*** Opening RECORDS FOR THE EXERCISE ***

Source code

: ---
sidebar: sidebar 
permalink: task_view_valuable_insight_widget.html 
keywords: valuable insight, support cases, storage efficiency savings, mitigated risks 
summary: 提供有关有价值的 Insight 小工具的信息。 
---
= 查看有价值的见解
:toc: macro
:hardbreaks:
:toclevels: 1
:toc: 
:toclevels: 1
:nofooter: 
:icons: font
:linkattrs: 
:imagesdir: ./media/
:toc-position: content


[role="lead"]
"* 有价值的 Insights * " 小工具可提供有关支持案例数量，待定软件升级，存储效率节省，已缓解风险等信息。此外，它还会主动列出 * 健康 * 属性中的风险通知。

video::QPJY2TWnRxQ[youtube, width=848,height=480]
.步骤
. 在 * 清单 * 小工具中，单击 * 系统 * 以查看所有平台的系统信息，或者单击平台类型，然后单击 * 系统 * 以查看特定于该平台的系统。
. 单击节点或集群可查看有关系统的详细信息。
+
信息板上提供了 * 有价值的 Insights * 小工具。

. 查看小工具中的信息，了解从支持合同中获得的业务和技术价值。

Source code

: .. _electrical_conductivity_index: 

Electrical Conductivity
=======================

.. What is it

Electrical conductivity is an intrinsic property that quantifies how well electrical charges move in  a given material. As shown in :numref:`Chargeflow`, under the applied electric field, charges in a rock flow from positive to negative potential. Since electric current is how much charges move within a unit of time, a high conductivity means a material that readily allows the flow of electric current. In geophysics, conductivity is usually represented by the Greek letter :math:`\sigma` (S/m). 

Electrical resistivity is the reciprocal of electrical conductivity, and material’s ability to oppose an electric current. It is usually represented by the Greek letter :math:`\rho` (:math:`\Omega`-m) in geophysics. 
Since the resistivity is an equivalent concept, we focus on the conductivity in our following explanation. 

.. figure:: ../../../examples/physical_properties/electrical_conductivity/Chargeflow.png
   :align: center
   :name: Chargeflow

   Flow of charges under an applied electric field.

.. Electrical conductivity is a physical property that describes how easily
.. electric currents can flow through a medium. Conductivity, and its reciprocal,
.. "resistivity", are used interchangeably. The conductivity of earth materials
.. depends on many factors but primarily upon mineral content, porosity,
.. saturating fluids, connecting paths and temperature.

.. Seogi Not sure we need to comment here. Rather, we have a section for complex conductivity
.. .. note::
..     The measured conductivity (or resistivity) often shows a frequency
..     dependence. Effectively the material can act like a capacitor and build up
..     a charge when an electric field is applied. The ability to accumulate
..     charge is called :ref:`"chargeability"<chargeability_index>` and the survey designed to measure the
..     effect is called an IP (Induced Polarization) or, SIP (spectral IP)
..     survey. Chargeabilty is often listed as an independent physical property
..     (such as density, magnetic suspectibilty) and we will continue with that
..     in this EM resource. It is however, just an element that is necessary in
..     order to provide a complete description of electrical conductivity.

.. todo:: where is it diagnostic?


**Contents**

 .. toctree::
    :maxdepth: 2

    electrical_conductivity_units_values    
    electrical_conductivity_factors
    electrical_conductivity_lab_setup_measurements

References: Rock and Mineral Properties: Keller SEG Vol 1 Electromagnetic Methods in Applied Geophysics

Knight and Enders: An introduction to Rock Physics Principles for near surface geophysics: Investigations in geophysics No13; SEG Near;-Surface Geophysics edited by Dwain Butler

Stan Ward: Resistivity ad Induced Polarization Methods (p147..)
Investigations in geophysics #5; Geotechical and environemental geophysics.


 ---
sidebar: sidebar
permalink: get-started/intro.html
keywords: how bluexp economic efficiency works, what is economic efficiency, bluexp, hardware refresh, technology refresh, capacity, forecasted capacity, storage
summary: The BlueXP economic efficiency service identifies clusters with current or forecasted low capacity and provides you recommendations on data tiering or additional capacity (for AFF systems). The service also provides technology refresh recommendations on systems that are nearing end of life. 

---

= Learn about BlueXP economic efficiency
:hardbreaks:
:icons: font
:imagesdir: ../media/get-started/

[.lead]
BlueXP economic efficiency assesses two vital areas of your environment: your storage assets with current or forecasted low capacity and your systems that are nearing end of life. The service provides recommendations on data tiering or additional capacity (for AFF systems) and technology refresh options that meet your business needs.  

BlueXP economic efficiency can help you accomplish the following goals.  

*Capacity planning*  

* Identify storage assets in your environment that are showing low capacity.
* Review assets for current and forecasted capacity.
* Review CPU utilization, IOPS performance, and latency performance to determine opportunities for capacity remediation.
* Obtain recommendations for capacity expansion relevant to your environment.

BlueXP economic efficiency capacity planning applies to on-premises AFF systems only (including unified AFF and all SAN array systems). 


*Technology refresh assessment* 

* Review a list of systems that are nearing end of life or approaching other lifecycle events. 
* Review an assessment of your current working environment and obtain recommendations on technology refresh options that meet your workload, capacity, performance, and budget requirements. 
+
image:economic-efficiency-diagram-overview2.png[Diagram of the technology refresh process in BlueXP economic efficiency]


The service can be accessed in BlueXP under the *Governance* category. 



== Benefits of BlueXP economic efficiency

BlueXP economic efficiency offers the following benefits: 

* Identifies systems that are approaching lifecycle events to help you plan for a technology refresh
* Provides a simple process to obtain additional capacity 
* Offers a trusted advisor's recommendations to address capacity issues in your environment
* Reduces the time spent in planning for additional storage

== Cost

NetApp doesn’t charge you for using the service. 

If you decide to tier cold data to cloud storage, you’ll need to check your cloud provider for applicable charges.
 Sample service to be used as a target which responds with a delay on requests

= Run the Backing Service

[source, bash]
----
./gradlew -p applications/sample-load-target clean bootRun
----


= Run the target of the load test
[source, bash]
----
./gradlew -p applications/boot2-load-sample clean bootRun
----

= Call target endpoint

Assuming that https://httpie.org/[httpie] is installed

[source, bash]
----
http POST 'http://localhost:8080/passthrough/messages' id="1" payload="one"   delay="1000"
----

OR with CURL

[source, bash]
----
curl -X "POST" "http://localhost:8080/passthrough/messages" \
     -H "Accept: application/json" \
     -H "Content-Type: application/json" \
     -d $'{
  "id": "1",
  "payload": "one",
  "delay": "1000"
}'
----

*** Closing RECORDS FOR THE EXERCISE ***

Reproduce the listing exactly, leaving nothing out.

WRITTEN SOLUTION:
Source code

: ---
sidebar: sidebar 
permalink: task_view_valuable_insight_widget.html 
keywords: valuable insight, support cases, storage efficiency savings, mitigated risks 
summary: 提供有关有价值的 Insight 小工具的信息。 
---
= 查看有价值的见解
:toc: macro
:hardbreaks:
:toclevels: 1
:toc: 
:toclevels: 1
:nofooter: 
:icons: font
:linkattrs: 
:imagesdir: ./media/
:toc-position: content


[role="lead"]
"* 有价值的 Insights * " 小工具可提供有关支持案例数量，待定软件升级，存储效率节省，已缓解风险等信息。此外，它还会主动列出 * 健康 * 属性中的风险通知。

video::QPJY2TWnRxQ[youtube, width=848,height=480]
.步骤
. 在 * 清单 * 小工具中，单击 * 系统 * 以查看所有平台的系统信息，或者单击平台类型，然后单击 * 系统 * 以查看特定于该平台的系统。
. 单击节点或集群可查看有关系统的详细信息。
+
信息板上提供了 * 有价值的 Insights * 小工具。

. 查看小工具中的信息，了解从支持合同中获得的业务和技术价值。

Source code

: .. _electrical_conductivity_index: 

Electrical Conductivity
=======================

.. What is it

Electrical conductivity is an intrinsic property that quantifies how well electrical charges move in  a given material. As shown in :numref:`Chargeflow`, under the applied electric field, charges in a rock flow from positive to negative potential. Since electric current is how much charges move within a unit of time, a high conductivity means a material that readily allows the flow of electric current. In geophysics, conductivity is usually represented by the Greek letter :math:`\sigma` (S/m). 

Electrical resistivity is the reciprocal of electrical conductivity, and material’s ability to oppose an electric current. It is usually represented by the Greek letter :math:`\rho` (:math:`\Omega`-m) in geophysics. 
Since the resistivity is an equivalent concept, we focus on the conductivity in our following explanation. 

.. figure:: ../../../examples/physical_properties/electrical_conductivity/Chargeflow.png
   :align: center
   :name: Chargeflow

   Flow of charges under an applied electric field.

.. Electrical conductivity is a physical property that describes how easily
.. electric currents can flow through a medium. Conductivity, and its reciprocal,
.. "resistivity", are used interchangeably. The conductivity of earth materials
.. depends on many factors but primarily upon mineral content, porosity,
.. saturating fluids, connecting paths and temperature.

.. Seogi Not sure we need to comment here. Rather, we have a section for complex conductivity
.. .. note::
..     The measured conductivity (or resistivity) often shows a frequency
..     dependence. Effectively the material can act like a capacitor and build up
..     a charge when an electric field is applied. The ability to accumulate
..     charge is called :ref:`"chargeability"<chargeability_index>` and the survey designed to measure the
..     effect is called an IP (Induced Polarization) or, SIP (spectral IP)
..     survey. Chargeabilty is often listed as an independent physical property
..     (such as density, magnetic suspectibilty) and we will continue with that
..     in this EM resource. It is however, just an element that is necessary in
..     order to provide a complete description of electrical conductivity.

.. todo:: where is it diagnostic?


**Contents**

 .. toctree::
    :maxdepth: 2

    electrical_conductivity_units_values    
    electrical_conductivity_factors
    electrical_conductivity_lab_setup_measurements

References: Rock and Mineral Properties: Keller SEG Vol 1 Electromagnetic Methods in Applied Geophysics

Knight and Enders: An introduction to Rock Physics Principles for near surface geophysics: Investigations in geophysics No13; SEG Near;-Surface Geophysics edited by Dwain Butler

Stan Ward: Resistivity ad Induced Polarization Methods (p147..)
Investigations in geophysics #5; Geotechical and environemental geophysics.


 ---
sidebar: sidebar
permalink: get-started/intro.html
keywords: how bluexp economic efficiency works, what is economic efficiency, bluexp, hardware refresh, technology refresh, capacity, forecasted capacity, storage
summary: The BlueXP economic efficiency service identifies clusters with current or forecasted low capacity and provides you recommendations on data tiering or additional capacity (for AFF systems). The service also provides technology refresh recommendations on systems that are nearing end of life. 

---

= Learn about BlueXP economic efficiency
:hardbreaks:
:icons: font
:imagesdir: ../media/get-started/

[.lead]
BlueXP economic efficiency assesses two vital areas of your environment: your storage assets with current or forecasted low capacity and your systems that are nearing end of life. The service provides recommendations on data tiering or additional capacity (for AFF systems) and technology refresh options that meet your business needs.  

BlueXP economic efficiency can help you accomplish the following goals.  

*Capacity planning*  

* Identify storage assets in your environment that are showing low capacity.
* Review assets for current and forecasted capacity.
* Review CPU utilization, IOPS performance, and latency performance to determine opportunities for capacity remediation.
* Obtain recommendations for capacity expansion relevant to your environment.

BlueXP economic efficiency capacity planning applies to on-premises AFF systems only (including unified AFF and all SAN array systems). 


*Technology refresh assessment* 

* Review a list of systems that are nearing end of life or approaching other lifecycle events. 
* Review an assessment of your current working environment and obtain recommendations on technology refresh options that meet your workload, capacity, performance, and budget requirements. 
+
image:economic-efficiency-diagram-overview2.png[Diagram of the technology refresh process in BlueXP economic efficiency]


The service can be accessed in BlueXP under the *Governance* category. 



== Benefits of BlueXP economic efficiency

BlueXP economic efficiency offers the following benefits: 

* Identifies systems that are approaching lifecycle events to help you plan for a technology refresh
* Provides a simple process to obtain additional capacity 
* Offers a trusted advisor's recommendations to address capacity issues in your environment
* Reduces the time spent in planning for additional storage

== Cost

NetApp doesn’t charge you for using the service. 

If you decide to tier cold data to cloud storage, you’ll need to check your cloud provider for applicable charges.
 Sample service to be used as a target which responds with a delay on requests

= Run the Backing Service

[source, bash]
----
./gradlew -p applications/sample-load-target clean bootRun
----


= Run the target of the load test
[source, bash]
----
./gradlew -p applications/boot2-load-sample clean bootRun
----

= Call target endpoint

Assuming that https://httpie.org/[httpie] is installed

[source, bash]
----
http POST 'http://localhost:8080/passthrough/messages' id="1" payload="one"   delay="1000"
----

OR with CURL

[source, bash]
----
curl -X "POST" "http://localhost:8080/passthrough/messages" \
     -H "Accept: application/json" \
     -H "Content-Type: application/json" \
     -d $'{
  "id": "1",
  "payload": "one",
  "delay": "1000"
}'
----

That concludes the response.